EXCERPT —
================

The British Government has announced its plans to unilaterally “amend” the Ireland Protocol, the most controversial point of the Brexit agreement. Foreign Secretary Liz Truss appeared in Parliament on Tuesday to ensure that London’s decision does not imply “a violation of international law”, despite the warnings issued from Brussels and Dublin.
Mary Lou McDonald, president of Sinn Féin, the new majority party in Northern Ireland, directly accused the British government of “breaking international law”. Labor’s Hilary Benn said unilateral action would break EU confidence and possibly blow up the Brexit deal. Several deputies warned of the risk of a trade war with the EU, against the background of the war in Ukraine and the cost of living crisis.
Boris Johnson himself assured that the law that his government is preparing, and that will be presented in Westminster in the coming weeks, is actually “an insurance policy” in case the negotiations with the EU finally break down. Several Conservative MPs (including former Prime Minister Theresa May) have warned in advance that they could vote against the government for alleged violation of international law.
“The law will be consistent with our international obligations,” Truss stressed during his speech in Westminster. “The issue is not to throw the Protocol away, but to amend it so that it works. And the government’s preferred option is to reach an agreement with the EU.”
“What we have offered are reasonable solutions to the problems that the implementation of the Protocol is causing,” added the head of the Foreign Office. “Among them, a commercial guarantee system to give confidence to the EU that the products purchased by Northern Ireland do not end up entering the single market.”
“Relations between Great Britain and Northern Ireland have been undermined by the Protocol, which is not supported by any community in Northern Ireland,” Truss declared (in fact, and after the recent elections, the pro-Protocol parties win by 53 to 37 seats in the new Stormont Assembly).

================

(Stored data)
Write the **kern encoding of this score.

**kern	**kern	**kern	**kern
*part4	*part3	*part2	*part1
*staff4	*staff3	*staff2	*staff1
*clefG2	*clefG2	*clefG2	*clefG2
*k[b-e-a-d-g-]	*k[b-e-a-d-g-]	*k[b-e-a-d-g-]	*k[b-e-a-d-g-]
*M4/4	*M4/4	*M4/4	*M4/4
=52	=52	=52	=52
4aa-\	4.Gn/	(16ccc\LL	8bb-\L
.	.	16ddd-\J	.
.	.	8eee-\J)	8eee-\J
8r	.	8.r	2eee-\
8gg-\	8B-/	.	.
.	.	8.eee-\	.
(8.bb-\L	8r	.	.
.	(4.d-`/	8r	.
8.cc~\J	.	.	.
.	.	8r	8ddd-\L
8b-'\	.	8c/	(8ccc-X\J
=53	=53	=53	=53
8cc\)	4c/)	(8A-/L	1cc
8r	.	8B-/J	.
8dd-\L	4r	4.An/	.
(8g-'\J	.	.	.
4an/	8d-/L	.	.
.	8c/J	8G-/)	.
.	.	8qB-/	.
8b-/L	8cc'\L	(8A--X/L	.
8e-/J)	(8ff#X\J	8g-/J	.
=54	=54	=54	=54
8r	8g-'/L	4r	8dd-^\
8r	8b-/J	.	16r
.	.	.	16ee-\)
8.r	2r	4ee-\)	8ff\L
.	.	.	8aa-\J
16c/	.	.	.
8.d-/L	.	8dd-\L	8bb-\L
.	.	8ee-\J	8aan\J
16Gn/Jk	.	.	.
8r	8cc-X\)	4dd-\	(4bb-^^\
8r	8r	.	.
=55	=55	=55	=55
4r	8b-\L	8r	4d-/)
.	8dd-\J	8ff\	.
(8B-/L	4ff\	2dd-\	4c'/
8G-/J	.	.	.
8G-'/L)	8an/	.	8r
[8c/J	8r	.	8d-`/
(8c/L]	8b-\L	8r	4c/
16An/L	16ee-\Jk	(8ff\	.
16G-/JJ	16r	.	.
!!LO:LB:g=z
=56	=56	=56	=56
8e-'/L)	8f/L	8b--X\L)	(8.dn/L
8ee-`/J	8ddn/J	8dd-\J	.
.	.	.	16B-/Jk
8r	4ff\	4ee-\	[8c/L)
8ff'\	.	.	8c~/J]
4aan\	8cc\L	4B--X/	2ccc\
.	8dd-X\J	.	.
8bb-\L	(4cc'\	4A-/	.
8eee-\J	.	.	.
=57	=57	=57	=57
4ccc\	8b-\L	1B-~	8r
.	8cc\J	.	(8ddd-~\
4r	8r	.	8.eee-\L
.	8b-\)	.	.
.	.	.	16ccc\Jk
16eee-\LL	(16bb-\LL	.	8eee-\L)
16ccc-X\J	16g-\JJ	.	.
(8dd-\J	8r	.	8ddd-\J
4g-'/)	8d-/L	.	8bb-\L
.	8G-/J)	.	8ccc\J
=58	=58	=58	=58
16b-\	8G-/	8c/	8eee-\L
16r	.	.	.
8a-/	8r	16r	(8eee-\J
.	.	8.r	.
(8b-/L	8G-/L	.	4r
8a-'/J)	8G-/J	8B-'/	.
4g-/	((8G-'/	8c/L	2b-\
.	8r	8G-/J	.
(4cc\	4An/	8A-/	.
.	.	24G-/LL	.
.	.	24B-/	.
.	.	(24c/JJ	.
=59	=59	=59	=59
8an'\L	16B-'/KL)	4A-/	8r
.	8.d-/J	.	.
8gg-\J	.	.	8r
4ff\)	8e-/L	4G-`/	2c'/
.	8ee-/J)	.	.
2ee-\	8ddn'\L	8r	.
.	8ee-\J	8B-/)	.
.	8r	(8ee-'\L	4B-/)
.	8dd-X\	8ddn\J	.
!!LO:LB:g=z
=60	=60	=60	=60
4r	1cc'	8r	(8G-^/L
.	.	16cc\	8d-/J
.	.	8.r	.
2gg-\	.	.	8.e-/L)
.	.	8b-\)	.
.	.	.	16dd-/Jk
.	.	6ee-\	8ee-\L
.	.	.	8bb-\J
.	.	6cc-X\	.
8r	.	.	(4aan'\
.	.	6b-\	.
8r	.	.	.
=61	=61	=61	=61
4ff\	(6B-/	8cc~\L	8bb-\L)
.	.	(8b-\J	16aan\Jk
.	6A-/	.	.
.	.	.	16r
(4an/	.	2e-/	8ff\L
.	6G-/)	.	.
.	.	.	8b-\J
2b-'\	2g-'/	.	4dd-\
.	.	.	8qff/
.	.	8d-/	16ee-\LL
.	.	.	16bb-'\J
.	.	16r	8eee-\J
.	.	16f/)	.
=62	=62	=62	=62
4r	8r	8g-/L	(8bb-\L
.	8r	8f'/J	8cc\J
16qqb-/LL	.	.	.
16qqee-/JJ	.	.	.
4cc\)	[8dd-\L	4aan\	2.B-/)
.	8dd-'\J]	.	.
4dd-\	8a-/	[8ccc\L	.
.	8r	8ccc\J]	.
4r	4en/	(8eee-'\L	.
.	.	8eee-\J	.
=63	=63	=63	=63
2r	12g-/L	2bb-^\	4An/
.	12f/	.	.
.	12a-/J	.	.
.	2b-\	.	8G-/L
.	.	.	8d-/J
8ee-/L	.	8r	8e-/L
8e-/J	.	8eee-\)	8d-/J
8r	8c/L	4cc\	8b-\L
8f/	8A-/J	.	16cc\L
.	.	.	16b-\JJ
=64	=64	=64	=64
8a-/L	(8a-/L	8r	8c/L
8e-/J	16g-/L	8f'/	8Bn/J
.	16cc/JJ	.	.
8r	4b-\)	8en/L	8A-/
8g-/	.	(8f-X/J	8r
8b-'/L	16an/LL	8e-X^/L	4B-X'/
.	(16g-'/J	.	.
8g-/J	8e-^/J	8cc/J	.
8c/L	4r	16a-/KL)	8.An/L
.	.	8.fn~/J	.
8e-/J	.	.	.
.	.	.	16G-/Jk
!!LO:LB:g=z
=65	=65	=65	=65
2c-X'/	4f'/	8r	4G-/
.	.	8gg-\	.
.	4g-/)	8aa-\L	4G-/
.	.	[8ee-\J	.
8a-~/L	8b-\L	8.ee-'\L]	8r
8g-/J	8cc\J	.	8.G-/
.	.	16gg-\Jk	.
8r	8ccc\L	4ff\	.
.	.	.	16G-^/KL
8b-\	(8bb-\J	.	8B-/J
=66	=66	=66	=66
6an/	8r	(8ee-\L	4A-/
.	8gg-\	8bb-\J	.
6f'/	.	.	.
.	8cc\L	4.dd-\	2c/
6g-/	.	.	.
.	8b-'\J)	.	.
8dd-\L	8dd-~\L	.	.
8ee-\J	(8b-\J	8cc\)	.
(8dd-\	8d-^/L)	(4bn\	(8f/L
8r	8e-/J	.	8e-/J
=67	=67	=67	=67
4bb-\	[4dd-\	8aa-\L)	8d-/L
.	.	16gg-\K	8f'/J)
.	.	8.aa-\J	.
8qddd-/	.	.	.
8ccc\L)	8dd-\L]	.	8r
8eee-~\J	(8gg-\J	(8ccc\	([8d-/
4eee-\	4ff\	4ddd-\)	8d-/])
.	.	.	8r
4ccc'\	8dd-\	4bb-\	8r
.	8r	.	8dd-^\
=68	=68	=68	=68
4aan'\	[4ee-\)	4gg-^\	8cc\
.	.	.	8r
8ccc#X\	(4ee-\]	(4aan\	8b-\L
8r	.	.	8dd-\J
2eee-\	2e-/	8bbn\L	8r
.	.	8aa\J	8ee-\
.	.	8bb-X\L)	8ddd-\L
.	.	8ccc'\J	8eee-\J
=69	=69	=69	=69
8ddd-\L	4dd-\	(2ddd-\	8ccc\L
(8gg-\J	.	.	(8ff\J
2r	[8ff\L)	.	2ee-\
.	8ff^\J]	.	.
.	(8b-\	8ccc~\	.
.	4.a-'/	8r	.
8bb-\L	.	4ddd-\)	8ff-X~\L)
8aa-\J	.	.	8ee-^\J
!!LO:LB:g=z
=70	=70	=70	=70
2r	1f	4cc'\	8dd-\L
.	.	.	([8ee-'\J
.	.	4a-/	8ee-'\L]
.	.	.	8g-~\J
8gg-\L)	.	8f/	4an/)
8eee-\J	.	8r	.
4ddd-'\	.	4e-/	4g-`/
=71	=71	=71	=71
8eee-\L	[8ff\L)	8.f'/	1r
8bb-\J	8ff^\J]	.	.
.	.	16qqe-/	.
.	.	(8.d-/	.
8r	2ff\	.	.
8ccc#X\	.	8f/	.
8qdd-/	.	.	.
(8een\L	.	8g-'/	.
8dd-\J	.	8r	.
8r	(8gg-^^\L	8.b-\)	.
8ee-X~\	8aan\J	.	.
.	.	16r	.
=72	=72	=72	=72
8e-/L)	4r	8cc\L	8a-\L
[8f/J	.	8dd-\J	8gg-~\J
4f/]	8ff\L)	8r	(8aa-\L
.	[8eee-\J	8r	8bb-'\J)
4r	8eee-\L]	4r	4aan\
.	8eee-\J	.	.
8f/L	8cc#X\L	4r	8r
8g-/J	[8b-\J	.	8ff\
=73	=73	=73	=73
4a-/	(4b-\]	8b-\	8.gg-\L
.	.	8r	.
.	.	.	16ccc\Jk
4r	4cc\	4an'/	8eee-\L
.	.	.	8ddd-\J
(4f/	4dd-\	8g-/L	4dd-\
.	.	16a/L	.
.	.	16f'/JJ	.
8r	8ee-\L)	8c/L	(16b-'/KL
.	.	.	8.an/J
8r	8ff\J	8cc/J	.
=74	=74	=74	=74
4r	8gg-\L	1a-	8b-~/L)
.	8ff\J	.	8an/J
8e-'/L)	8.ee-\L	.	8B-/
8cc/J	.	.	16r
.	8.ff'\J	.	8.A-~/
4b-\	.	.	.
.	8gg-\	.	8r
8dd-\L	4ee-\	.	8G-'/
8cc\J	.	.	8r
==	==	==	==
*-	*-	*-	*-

================

SET OF TASKS —
(1) Decide whether each statement below agrees with the article on the British plan to amend the Ireland Protocol, answering yes or no and quoting the words of the article that settle it. (a) Mary Lou McDonald accused the British government of breaking international law. (b) Theresa May was among the Conservative MPs who warned they could vote against the government. (c) Truss said the government wanted to throw the Protocol away.
(2) Extend the article on the British plan to amend the Ireland Protocol, picking up right after its final sentence.
You can set the stored data aside, since nothing here depends on it.

TASK RESULTS —
(1)
(a) Yes: "directly accused the British government of “breaking international law”"
(b) Yes: "Several Conservative MPs (including former Prime Minister Theresa May) have warned in advance that they could vote against the government"
(c) No: "The issue is not to throw the Protocol away, but to amend it so that it works."

(2)
Truss emphasized the practical problems arising from the creation of the closest thing to an internal customs office in the United Kingdom, precisely to avoid a return to the “hard” border between the two Irelands on land. The solution contained in the Brexit agreement has been dynamited from the beginning by the Democratic Unionist Party (DUP) for considering that Ulster has been “off the hook” from the rest of the country and that territorial integrity is in danger.
The DUP has been the dominant party in Northern Ireland for two decades but has been relegated to second place in recent local elections, overtaken for the first time by the nationalist party Sinn Féin. After their defeat at the polls, the unionists have refused to be part of a “shared power” government – as specified in the Good Friday Peace Agreement – as long as the Protocol remains in force.
In her speech at Westminster, Liz Truss argued precisely that the reform of the Protocol is necessary to be able to form a Government in Northern Ireland. “Our priority is to uphold the Good Friday Peace Agreement, which includes shared responsibility in the Stormont Government and cooperation and parity among all communities,” she declared.
Unionists were virtually alone in reacting positively to the announcement. “It’s a good start,” said DUP leader Jeffrey Donaldson. “But the matter has to be resolved in a matter of days. Words are not enough for us, we want to see action.”